核心概念
Our method automatically generates a large, realistic dataset of dynamic objects under occlusions using freely available time-lapse imagery, enabling efficient training of object reconstruction methods that are robust to occlusions.
摘要
The paper introduces a novel framework for automatically generating a large, realistic dataset of dynamic objects under occlusions using freely available time-lapse imagery. The key insights are:
-
Leveraging off-the-shelf 2D (bounding box, segmentation, keypoint) and 3D (pose, shape) predictions as pseudo-groundtruth, unoccluded 3D objects are identified automatically and composited into the background in a clip-art style, ensuring realistic appearances and physically accurate occlusion configurations.
-
The resulting clip-art image with pseudo-groundtruth enables efficient training of object reconstruction methods that are robust to occlusions. Experiments show significant improvements in both 2D and 3D reconstruction, particularly in scenarios with heavily occluded objects like vehicles and people in urban scenes.
-
The method does not require any human labeling and is easily scalable, serving as an effective approach to automatically generate realistic training data for reconstructing dynamic objects under occlusion.
统计
"Existing off-the-shelf methods demonstrate good accuracy in both 2D (segmentation, keypoints) and 3D (pose, shape) prediction tasks, especially on unoccluded objects."

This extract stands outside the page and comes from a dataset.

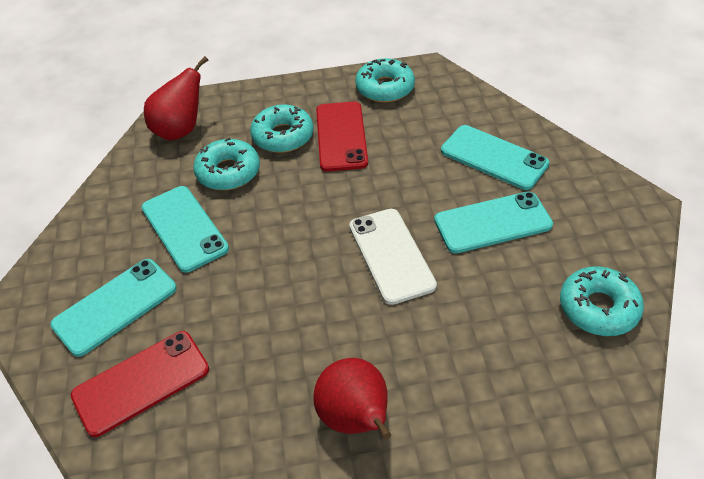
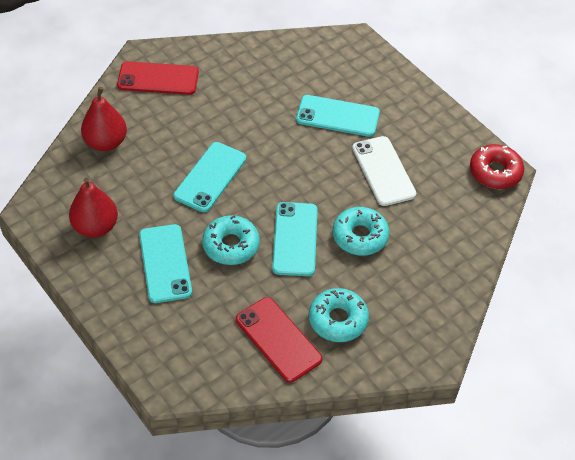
red donut: none = 0 -> [470,144,524,189] = 1
turquoise donut: [193,138,260,190] [250,104,313,153] [355,58,415,103] [560,266,644,336] = 4 -> [202,215,260,265] [309,288,369,342] [333,207,389,256] = 3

"We start with the observation that, although not perfect, existing off-the-shelf methods demonstrate good accuracy in both 2D (segmentation [30], keypoints [64, 65]) and 3D (pose, shape [36, 52, 70]) prediction tasks, especially on unoccluded objects."
引用
"Expanding on WALT [59], we utilize time-lapse videos from stationary cameras to synthesize realistic occlusion scenarios by extracting unoccluded objects and composite them back into the background image at their original positions."
"Unlike WALT which focuses solely on compositing and learning 2D tasks, our approach extends to generating high-quality 3D pseudo-groundtruth data for robust 3D object reconstruction under occlusion."